CZYTAJ: Ukraina: coraz trudniejsza sytuacja pod Czasiw Jarem
– Aktualnie sytuacja na froncie jest bardzo trudna – mówi w rozmowie z Inną Yasnitską niezależny korespondent wojenny Marcin Ogdowski. – Rosjanie nie ustają w swojej presji, używają bardzo dużej liczby dronów, używają bardzo dużej liczby bomb szybujących. Nie doprowadziło to i zapewne w najbliższym czasie nie doprowadzi do gwałtownego załamania linii frontu. Ale niestety sytuacja Ukraińców jest trudna i w którymś momencie będą musieli gdzieś ustąpić, gdzieś tę linię frontu skracać, odstępować Rosjanom kolejne kawałki terenu.
No właśnie, Ukraińcy chyba bardzo mocno liczyli na tę czeską inicjatywę, ale ostatnio szef wywiadu ukraińskiego Kyryło Budanow stwierdził, że on jeszcze nie widział tych dostaw.
– Nie widział tych dostaw, one jeszcze rzeczywiście do Ukrainy nie przyszły. Pierwszych kilkaset tysięcy pocisków ma się pojawić między kwietniem a czerwcem, reszta do końca roku, ale już widać efekt tej inicjatywy, bo Ukraińcy sięgnęli po swoje najgłębsze zapasy. Ich artyleria strzela dzisiaj dużo częściej niż jeszcze parę tygodni temu. Więc w tym sensie ta inicjatywa już działa. Ale też byłbym daleki od fetyszyzowania tego problemu amunicyjnego głodu, bo brak pocisków artyleryjskich Ukraińcy dość zręcznie kompensowali masowym używaniem dronów. Rosjanie robią zresztą dokładnie to samo. I nadal to robią, więc to nie jest aż tak poważny problem. Dziś najpoważniejszym problemem armii ukraińskiej, jeśli idzie o amunicję, jest coraz bardziej dotkliwy, doskwierający brak pocisków amunicji przeciwlotniczej. Rosjanie nie atakowaliby z taką łatwością tych elektrowni, gdyby Ukraińcy byli w stanie pokryć większe obszary kraju tym parasolem przeciwlotniczym, a nie są, bo coraz częściej nie mają po prostu czym strzelać. Skończyły się czy kończą się zapasy tej posowieckiej amunicji, a zachodnie dostawy nie były jednak na tyle liczne, żeby zapewnić Ukraińcom swobodę w dysponowaniu bronią przeciwlotniczą. To jest dzisiaj absolutny priorytet Ukraińców – tłumaczy Marcin Ogdowski.

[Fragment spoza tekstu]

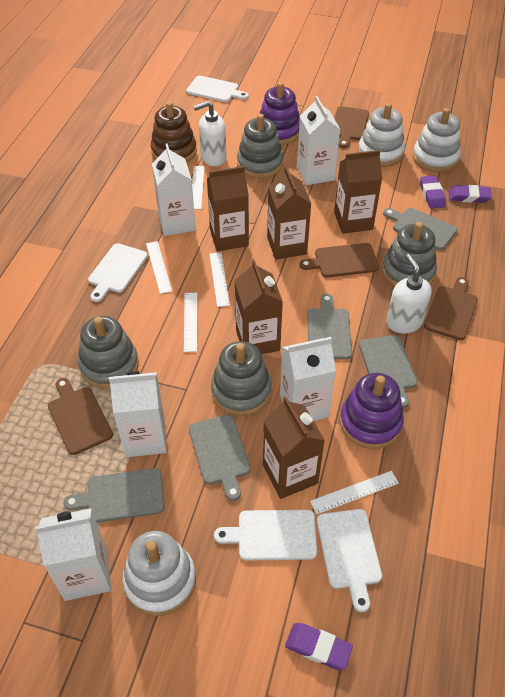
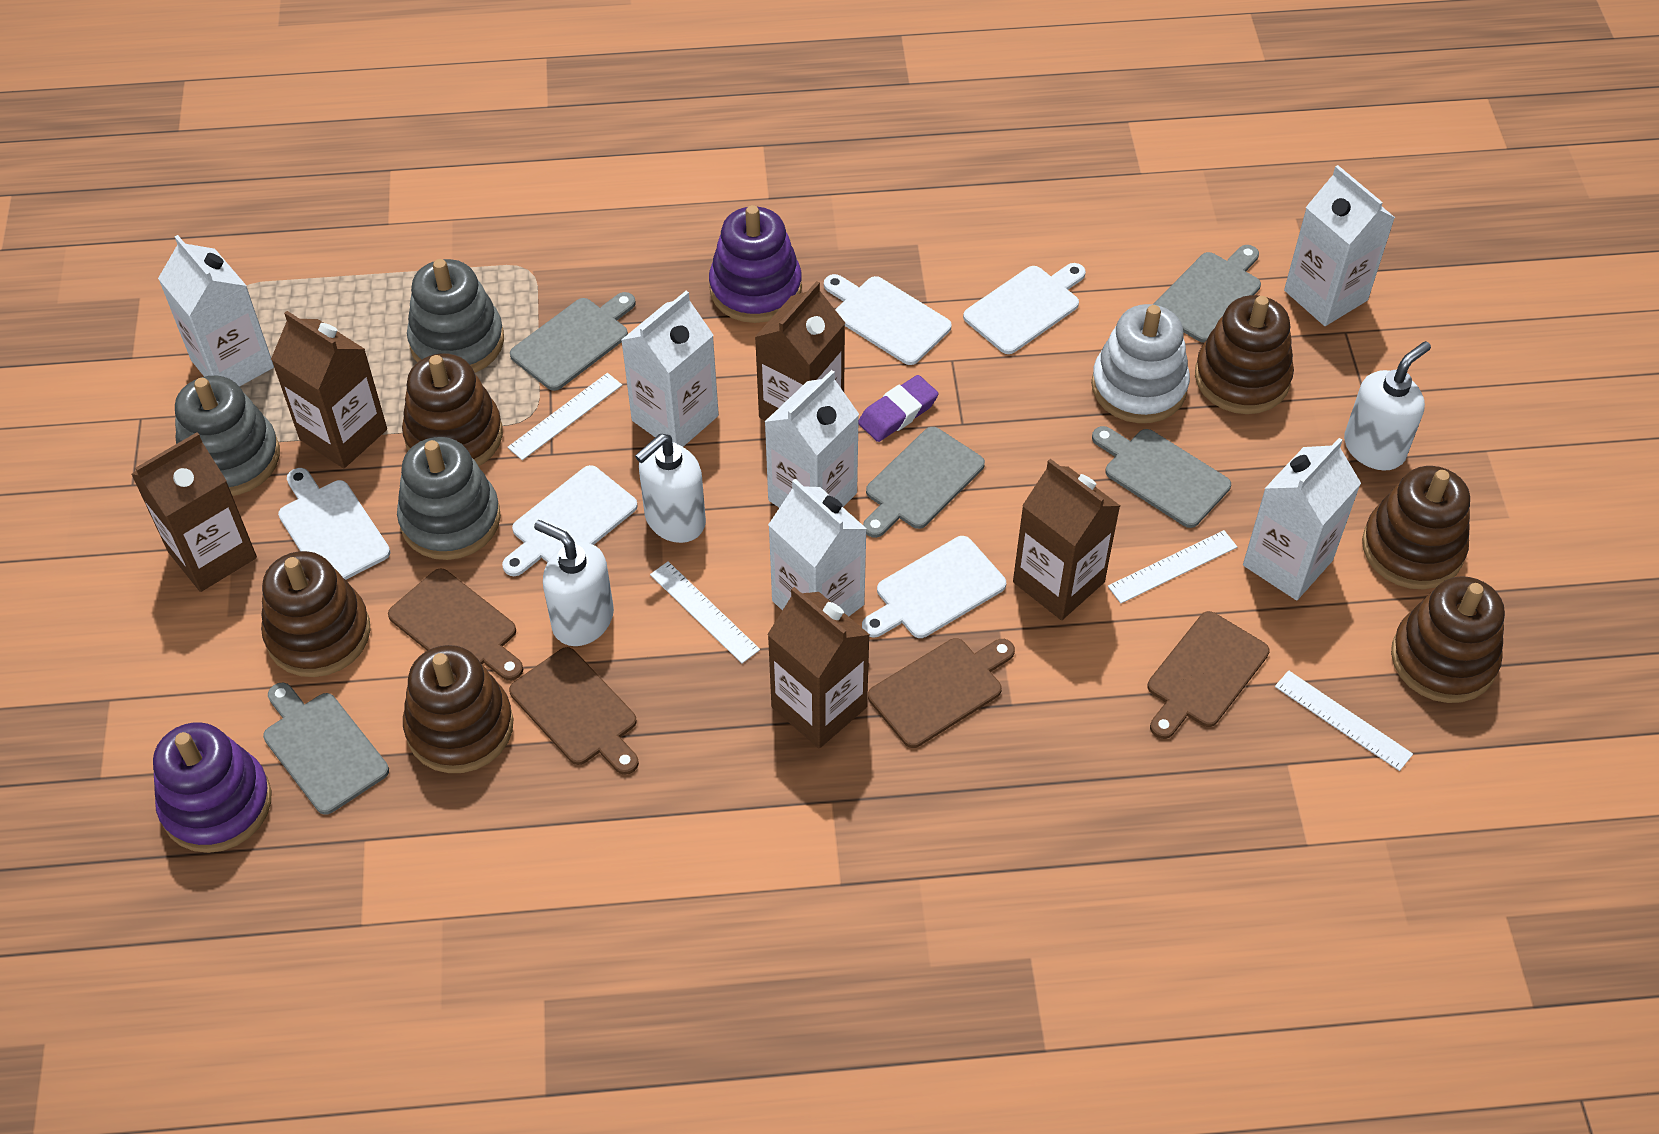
brown stacking toy: [151,101,197,162] = 1 -> [261,551,371,677] [402,353,503,466] [403,645,513,773] [1195,295,1294,414] [1362,466,1470,590] [1391,576,1505,703] = 6
grey stacking toy: [78,316,139,389] [211,341,272,416] [237,114,283,178] [382,222,437,287] = 4 -> [175,376,280,496] [397,437,501,560] [407,259,504,373] = 3
purple eraser: [285,623,353,670] [420,176,446,208] [449,185,492,203] = 3 -> [858,375,939,442] = 1
white carton: [35,508,111,601] [109,371,167,457] [152,144,196,236] [280,337,336,421] [297,96,341,185] = 5 -> [158,235,274,387] [621,291,719,447] [765,370,859,508] [768,479,867,617] [1243,438,1361,600] [1284,165,1395,326] = 6
white cutting board: [88,243,148,302] [186,75,249,102] [214,510,317,561] [317,509,382,612] = 4 -> [278,468,390,580] [502,465,638,576] [824,274,952,365] [862,536,1006,638] [963,263,1086,354] = 5
white ruler: [146,241,172,294] [184,293,197,352] [192,166,205,209] [209,252,230,307] [310,471,399,514] = 5 -> [507,373,622,460] [650,561,760,663] [1108,530,1237,603] [1275,670,1413,771] = 4
white soap dispenser: [194,101,227,166] [387,254,432,334] = 2 -> [534,520,614,646] [635,434,706,543] [1344,341,1431,471] = 3
white stacking toy: [123,531,196,616] [358,103,405,167] [413,108,461,172] = 3 -> [1091,304,1190,423] = 1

Jeszcze pół roku temu mówiło się o tym, że Abramsy są bardzo potrzebne, rakiety ATACMS i F-16. Dzisiaj już mówi się o takich, wydaje się, bardziej podstawowych rzeczach.
– Te systemy, o których pani wspomniała, oczywiście nadal są potrzebne. Tylko że doszliśmy do takiego momentu, że potrzebne są absolutnie bazowe rzeczy. Jeśli Ukraina nie zbuduje w miarę szczelnego parasola ochronnego na tyłach, nie zapewni bezpieczeństwa miastom, nie zapewni bezpieczeństwa infrastrukturze, nie zapewni bezpieczeństwa zakładom przemysłowym, które są kluczowe dla wojennego wysiłku, to na nic okażą się wysiłki wojska. Bo w którymś momencie nie będzie miało czym strzelać, nie będzie miało czego przepalać, w sensie paliw, olejów i tych innych rzeczy, nie będzie miało czego jeść, nie będzie miało się też gdzie przegrupowywać, odtwarzać swoich stanów osobowych. W tej chwili to ciągle jeszcze jest możliwe. Wycofanie się 50, 100 czy 150 kilometrów od linii frontu daje możliwość, żeby odpocząć. Za jakiś czas, jeśli Rosjanie będą sobie coraz bardziej poczynać na tyłach, atakować z powietrza, to takiej możliwości już nie będzie. Więc w tym sensie jest to absolutnie bazowa potrzeba, ale czołgi dalej są potrzebne, rakiety dalekiego zasięgu dalej są potrzebne. Bez tego nie da się skutecznie walczyć z Rosjanami – stwierdza korespondent.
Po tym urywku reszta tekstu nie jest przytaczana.